Unindo literatura e jornalismo em suas crônicas, ele fez algo que, para a imprensa, significou mais do que crítica ou resenha literária. Na verdade, ele guiou a literatura e elevou a qualidade da imprensa, fazendo do jornal um aparato máximo de uma revolução do conhecimento, o que ele definia como “democracia prática pela inteligência”.

O período de estabilidade, declínio e queda do Império brasileiro foi marcado pelo jornalismo literário crítico e sutil de Machado de Assis, que transformou um público de cultura de comunicação oral em leitores assíduos de jornais, abrindo uma oportunidade rara para jornalistas, num país – à época – com pouco leitores. 

Embora tenha se consagrado apenas como romancista e contista, ilustrando a galeria dos grandes nomes da literatura brasileira, há de se reconhecer que Machado de Assis exerceu, também, grande influência na configuração e legitimação do jornalismo político e cultural no Brasil.

Homem de seu tempo, esteve vigorosamente envolvido com as questões que mobilizavam o jornalismo, levando o público oitocentista a se habituar a ler, pensar, refletir e agir. Fez do jornalismo sua prática de ação política. Ora se empolgava com a dialética do esclarecimento prometida pelo ideal de jornalismo, ora reprovava editoriais que enalteciam aspectos hegemônicos de uma sociedade escravocrata. 

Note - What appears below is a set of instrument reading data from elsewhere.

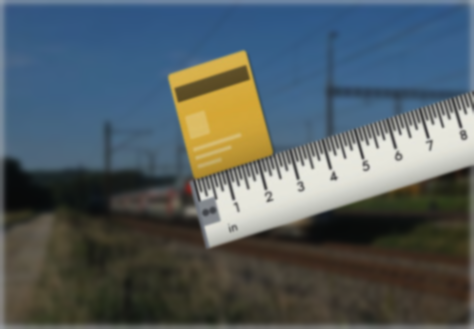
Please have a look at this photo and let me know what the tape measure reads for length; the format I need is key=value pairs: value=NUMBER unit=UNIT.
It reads value=2.5 unit=in
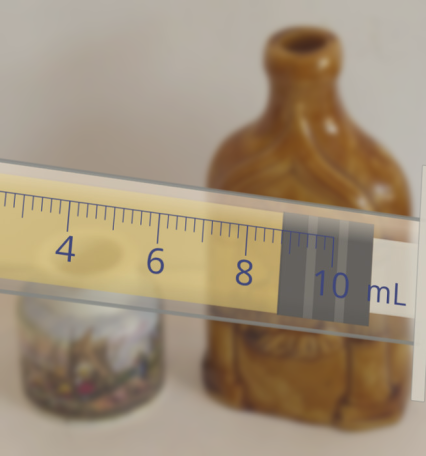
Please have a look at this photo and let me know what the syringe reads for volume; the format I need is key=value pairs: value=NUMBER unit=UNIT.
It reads value=8.8 unit=mL
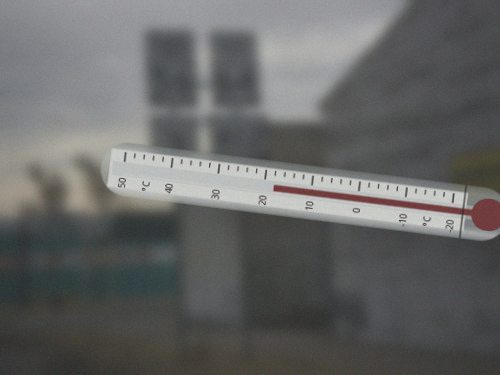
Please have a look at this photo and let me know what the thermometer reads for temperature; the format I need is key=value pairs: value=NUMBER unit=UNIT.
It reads value=18 unit=°C
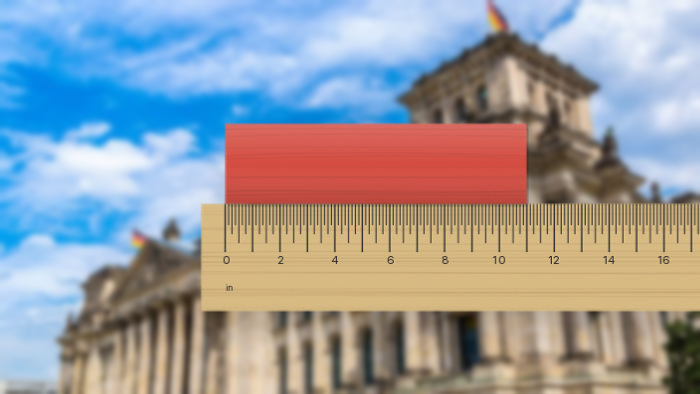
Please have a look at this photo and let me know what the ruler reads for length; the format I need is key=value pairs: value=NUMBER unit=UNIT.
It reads value=11 unit=in
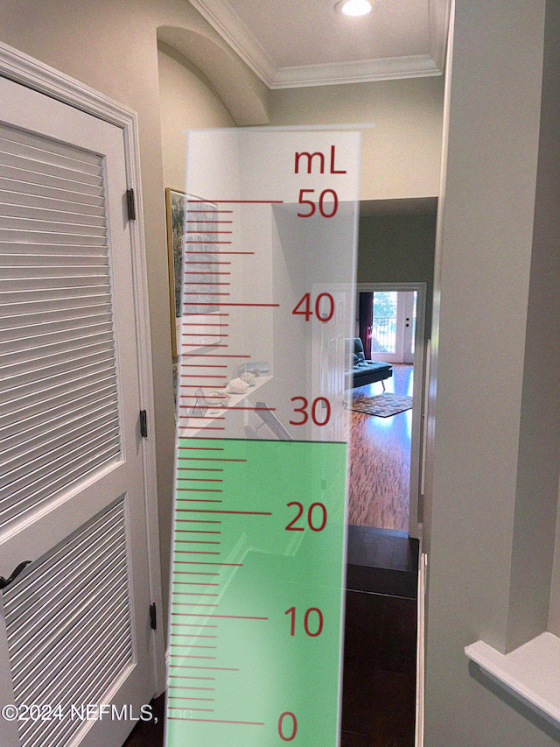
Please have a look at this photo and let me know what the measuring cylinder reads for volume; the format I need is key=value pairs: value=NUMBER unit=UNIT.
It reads value=27 unit=mL
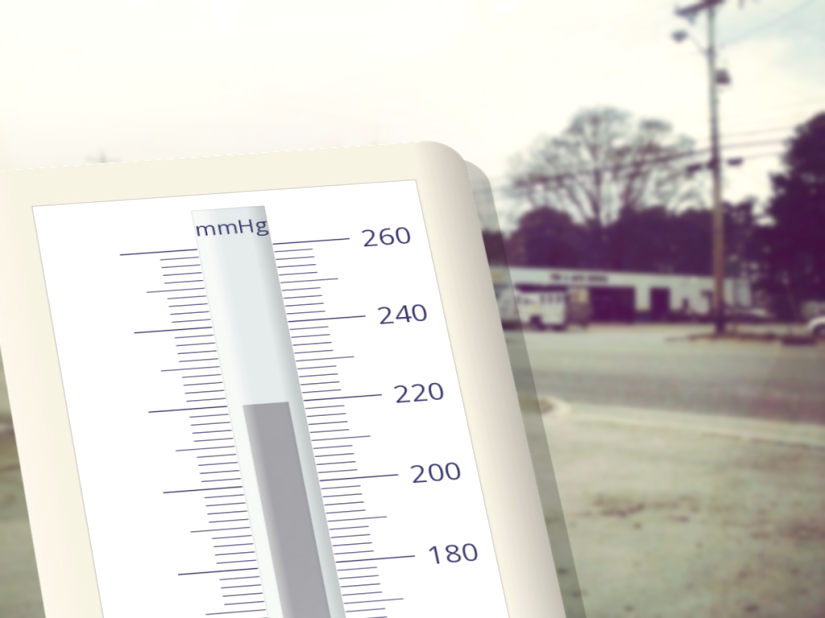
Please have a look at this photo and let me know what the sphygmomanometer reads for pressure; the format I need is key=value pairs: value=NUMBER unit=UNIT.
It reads value=220 unit=mmHg
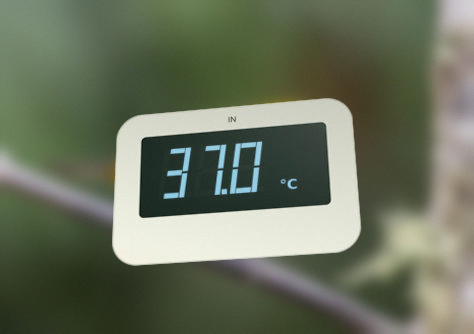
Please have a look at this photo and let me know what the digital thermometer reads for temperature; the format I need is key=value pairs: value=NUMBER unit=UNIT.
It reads value=37.0 unit=°C
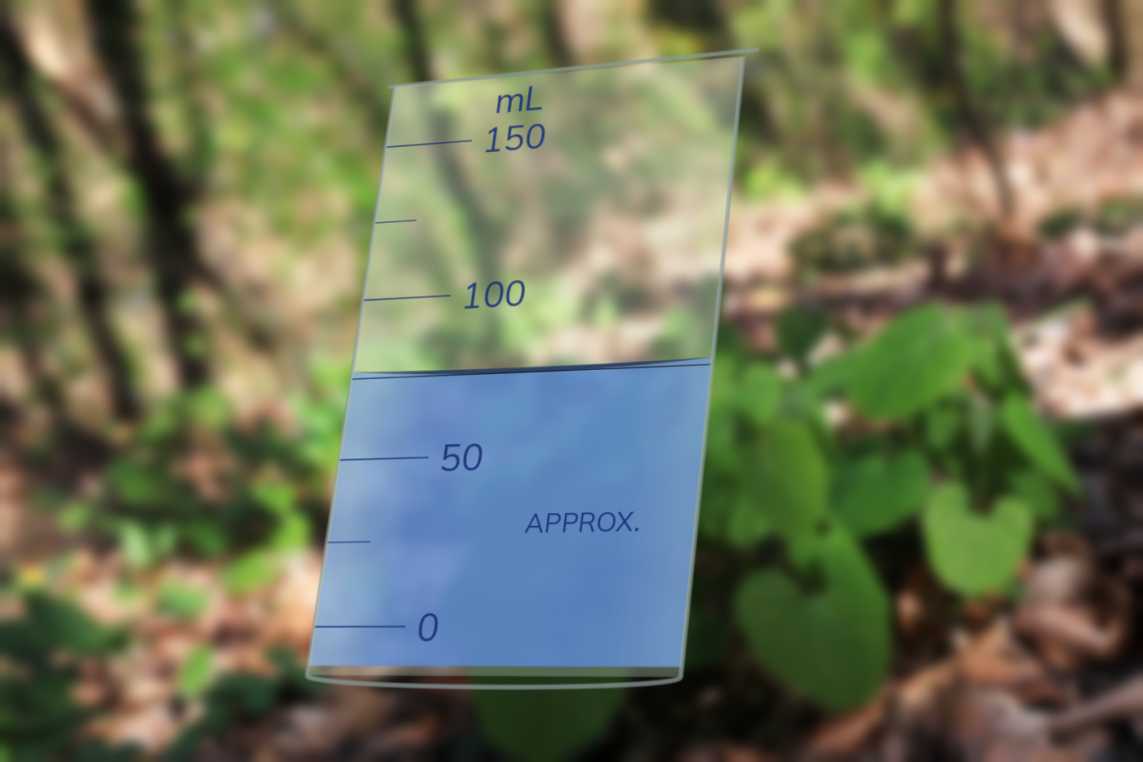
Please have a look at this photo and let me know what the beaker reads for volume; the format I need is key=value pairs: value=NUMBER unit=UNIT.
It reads value=75 unit=mL
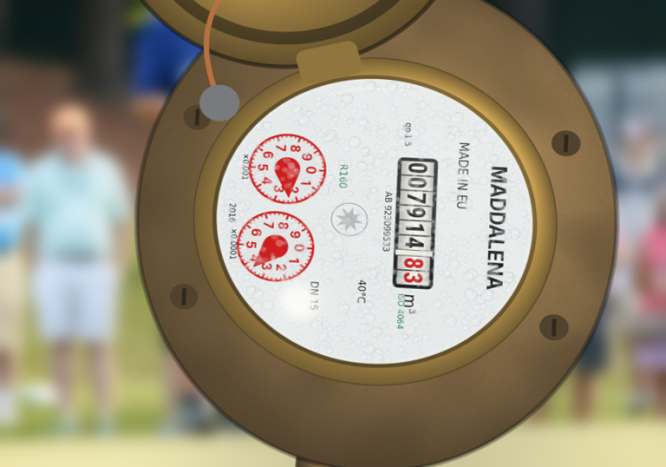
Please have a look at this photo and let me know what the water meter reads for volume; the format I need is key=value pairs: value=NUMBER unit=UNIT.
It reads value=7914.8323 unit=m³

Convicto entusiasta do jornalismo, Machado de Assis acreditava no poder revolucionário da imprensa num país marcado pela escravidão. O papel social do jornalista e os seus limites éticos, que buscam o equilíbrio entre a liberdade de informar e a responsabilidade no exercício profissional, apareciam com bastante frequência em suas crônicas. 

No jornal “Gazeta de Holanda”, em 1887 – época em que o escravo só era citado nos anúncios publicitários para venda ou como recompensa para quem o entregasse ao senhor – Machado de Assis teve a coragem de dar voz, em uma de suas crônicas, a um escravo de ganho, Pai Silvério, principal alvo nos debates que antecederam a Abolição da Escravatura. 

Nas crônicas intituladas “O jornal e o Livro”, “O Folhetinista” e “A Reforma de Jornal” – publicadas em 1859 – ele mostrou que como afrodescendente não foi indiferente ao drama dos seus semelhantes, acreditando no poder revolucionário da imprensa contra a escravidão, o analfabetismo e a rede nefasta de privilégios provenientes de uma sociedade com estrutura no sistema feudal, onde a posição do indivíduo no meio social dependia de sua origem familiar, ou seja, quem nascia servo, morria servo. 

Machado de Assis realizou, à sua maneira, um fazer jornalístico marcado pela reflexão crítica acerca da profissão, práticas que o tornaram – além de excepcional romancista e cronista – uma referência na imprensa brasileira do Século XIX. 

Atento na execução dos registros jornalísticos dos fatos, Machado de Assis definia os jornais como a “república do pensamento”, revelando a figura do jornalista destemido, que não mede esforços para trazer a verdade dos fatos à tona, tornando explícitas as suas marcas interpretativas ao olhar atento da sociedade.